Why the shuffle dominates
A filter is embarrassingly parallel — each task works on its own partition and never talks to another. A groupBy("country") is not: rows for EE might live on all 50 executors and must end up together. That means writing intermediate data to disk and sending it over the network — orders of magnitude slower than in-memory work. Most Spark tuning is really shuffle management: reducing how much data moves, avoiding skew where one key (one giant country) lands all on a single overloaded task.
Where it fits
- Batch ETL3. Read raw Parquet or Iceberg4 tables, transform, write back. The dominant heavy-transform engine in the lakehouse.
- Streaming. Structured Streaming reads Kafka5 topics and writes them incrementally into tables, using the same DataFrame API as batch.
- SQL and ML. Spark SQL runs queries over those tables; MLlib trains models on the same distributed data.
🔗 Learn more — 3 What is ETL (and how is ELT different)?
🔗 Learn more — 4 How Apache Iceberg actually works
🔗 Learn more — 5 What is Apache Kafka?
Do you actually need Spark?
Less often than people reach for it.
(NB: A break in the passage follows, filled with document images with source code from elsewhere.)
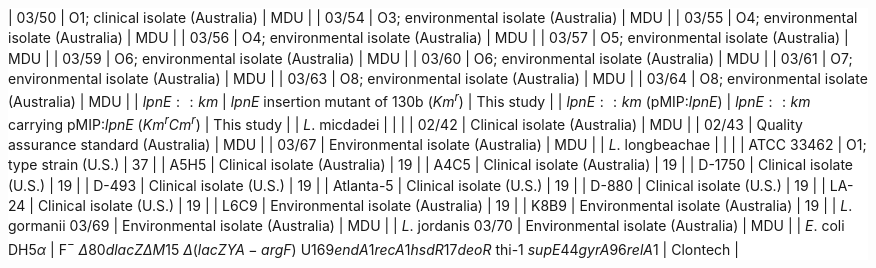 | 03/50                      | O1; clinical isolate (Australia) | MDU                 |
| 03/54                      | O3; environmental isolate (Australia) | MDU                 |
| 03/55                      | O4; environmental isolate (Australia) | MDU                 |
| 03/56                      | O4; environmental isolate (Australia) | MDU                 |
| 03/57                      | O5; environmental isolate (Australia) | MDU                 |
| 03/59                      | O6; environmental isolate (Australia) | MDU                 |
| 03/60                      | O6; environmental isolate (Australia) | MDU                 |
| 03/61                      | O7; environmental isolate (Australia) | MDU                 |
| 03/63                      | O8; environmental isolate (Australia) | MDU                 |
| 03/64                      | O8; environmental isolate (Australia) | MDU                 |
| $lpnE::km$                 | $lpnE$ insertion mutant of 130b ($Km^r$) | This study          |
| $lpnE::km$ (pMIP:$lpnE$)   | $lpnE::km$ carrying pMIP:$lpnE$ ($Km^rCm^r$) | This study          |
| $L$. micdadei              |                                 |                     |
| 02/42                      | Clinical isolate (Australia)    | MDU                 |
| 02/43                      | Quality assurance standard (Australia) | MDU                 |
| 03/67                      | Environmental isolate (Australia) | MDU                 |
| $L$. longbeachae           |                                 |                     |
| ATCC 33462                 | O1; type strain (U.S.)         | 37                  |
| A5H5                       | Clinical isolate (Australia)    | 19                  |
| A4C5                       | Clinical isolate (Australia)    | 19                  |
| D-1750                     | Clinical isolate (U.S.)        | 19                  |
| D-493                      | Clinical isolate (U.S.)        | 19                  |
| Atlanta-5                  | Clinical isolate (U.S.)        | 19                  |
| D-880                      | Clinical isolate (U.S.)        | 19                  |
| LA-24                      | Clinical isolate (U.S.)        | 19                  |
| L6C9                       | Environmental isolate (Australia) | 19                  |
| K8B9                       | Environmental isolate (Australia) | 19                  |
| $L$. gormanii 03/69        | Environmental isolate (Australia) | MDU                 |
| $L$. jordanis 03/70        | Environmental isolate (Australia) | MDU                 |
| $E$. coli DH5$\alpha$      | F$^{-}$ $\Delta$80$d lacZ\Delta M$15 $\Delta(lacZYA-argF)$ U169$endA1recA1hsdR$17$deoR$ thi-1 $supE44gyrA96relA1$ | Clontech             |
Spark was built for genuinely huge data — multi-terabyte jobs that do not fit on one machine. Most companies do not have that. Their "big data" is tens of gigabytes, and on data that size a single fat machine running a native, in-process engine beats a Spark cluster on wall-clock time and on cost: it skips the JVM startup, the cluster scheduling, and most of the shuffle.
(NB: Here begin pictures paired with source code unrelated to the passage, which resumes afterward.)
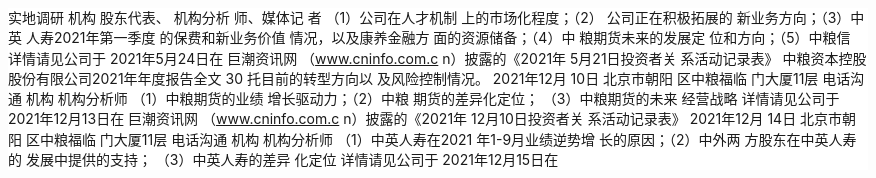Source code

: 实地调研
机构
股东代表、
机构分析
师、媒体记
者
（1）公司在人才机制
上的市场化程度；（2）
公司正在积极拓展的
新业务方向；（3）中英
人寿2021年第一季度
的保费和新业务价值
情况，以及康养金融方
面的资源储备；（4）中
粮期货未来的发展定
位和方向；（5）中粮信
详情请见公司于
2021年5月24日在
巨潮资讯网
（www.cninfo.com.c
n）披露的《2021年
5月21日投资者关
系活动记录表》
中粮资本控股股份有限公司2021年年度报告全文
30
托目前的转型方向以
及风险控制情况。
2021年12月
10日
北京市朝阳
区中粮福临
门大厦11层
电话沟通
机构
机构分析师
（1）中粮期货的业绩
增长驱动力；（2）中粮
期货的差异化定位；
（3）中粮期货的未来
经营战略
详情请见公司于
2021年12月13日在
巨潮资讯网
（www.cninfo.com.c
n）披露的《2021年
12月10日投资者关
系活动记录表》
2021年12月
14日
北京市朝阳
区中粮福临
门大厦11层
电话沟通
机构
机构分析师
（1）中英人寿在2021
年1-9月业绩逆势增
长的原因；（2）中外两
方股东在中英人寿的
发展中提供的支持；
（3）中英人寿的差异
化定位
详情请见公司于
2021年12月15日在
The performant, open-source alternatives are mature, and none of them are JVM:
- DuckDB — a C++ in-process OLAP6 engine that queries Parquet and Iceberg directly. No cluster, no JVM, runs inside your shell or a Python process.
- Polars — a Rust DataFrame library with a lazy, query-optimized API, multithreaded on a single box.
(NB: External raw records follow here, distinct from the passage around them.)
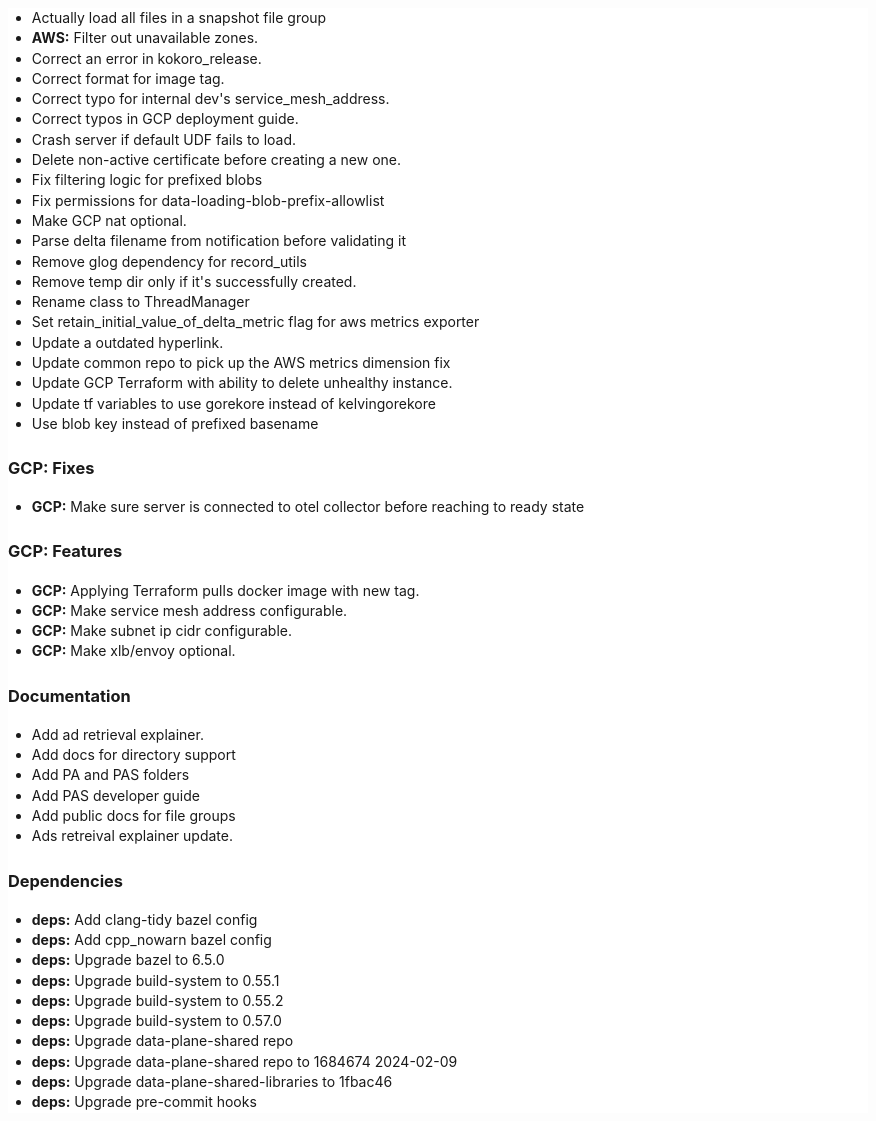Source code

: * Actually load all files in a snapshot file group
* **AWS:** Filter out unavailable zones.
* Correct an error in kokoro_release.
* Correct format for image tag.
* Correct typo for internal dev's service_mesh_address.
* Correct typos in GCP deployment guide.
* Crash server if default UDF fails to load.
* Delete non-active certificate before creating a new one.
* Fix filtering logic for prefixed blobs
* Fix permissions for data-loading-blob-prefix-allowlist
* Make GCP nat optional.
* Parse delta filename from notification before validating it
* Remove glog dependency for record_utils
* Remove temp dir only if it's successfully created.
* Rename class to ThreadManager
* Set retain_initial_value_of_delta_metric flag for aws metrics exporter
* Update a outdated hyperlink.
* Update common repo to pick up the AWS metrics dimension fix
* Update GCP Terraform with ability to delete unhealthy instance.
* Update tf variables to use gorekore instead of kelvingorekore
* Use blob key instead of prefixed basename


### GCP: Fixes

* **GCP:** Make sure server is connected to otel collector before reaching to ready state


### GCP: Features

* **GCP:** Applying Terraform pulls docker image with new tag.
* **GCP:** Make service mesh address configurable.
* **GCP:** Make subnet ip cidr configurable.
* **GCP:** Make xlb/envoy optional.


### Documentation

* Add ad retrieval explainer.
* Add docs for directory support
* Add PA and PAS folders
* Add PAS developer guide
* Add public docs for file groups
* Ads retreival explainer update.


### Dependencies

* **deps:** Add clang-tidy bazel config
* **deps:** Add cpp_nowarn bazel config
* **deps:** Upgrade bazel to 6.5.0
* **deps:** Upgrade build-system to 0.55.1
* **deps:** Upgrade build-system to 0.55.2
* **deps:** Upgrade build-system to 0.57.0
* **deps:** Upgrade data-plane-shared repo
* **deps:** Upgrade data-plane-shared repo to 1684674 2024-02-09
* **deps:** Upgrade data-plane-shared-libraries to 1fbac46
* **deps:** Upgrade pre-commit hooks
- ClickHouse7 — a C++ columnar database that scans billions of rows per second on one node.
🔗 Learn more — 6 OLTP vs OLAP: two opposite jobs
🔗 Learn more — 7 What is ClickHouse?
Each is native code, starts instantly, and carries no per-query cluster tax. Jordan Tigani's essay "Big Data Is Dead" makes the empirical case: the median analytical query is small, and the industry over-provisions distributed compute for data that fits in RAM. Spark earns its keep at real scale, or when you already run a cluster and the data truly does not fit — not as the reflex first choice. Reaching for a JVM cluster to crunch 20 GB is paying cluster overhead, and usually cloud markup, for nothing.
What Spark is not
It is not a database or a storage system — it is compute that runs over storage like a lakehouse. It is not a scheduler: Spark runs one job, but deciding when to run it and what depends on what is the job of an orchestrator like Apache Airflow8. And it is not free for small data — the cluster, JVM startup, and shuffle machinery are pure overhead under a few gigabytes, where a single-node engine like DuckDB wins easily.
🔗 Learn more — 8 What is Apache Airflow?
The short version: Spark takes one logical query, optimizes the whole thing lazily, and runs it as a DAG of stages split into per-partition tasks across executors — with the network shuffle between stages as the cost you spend the most effort minimizing.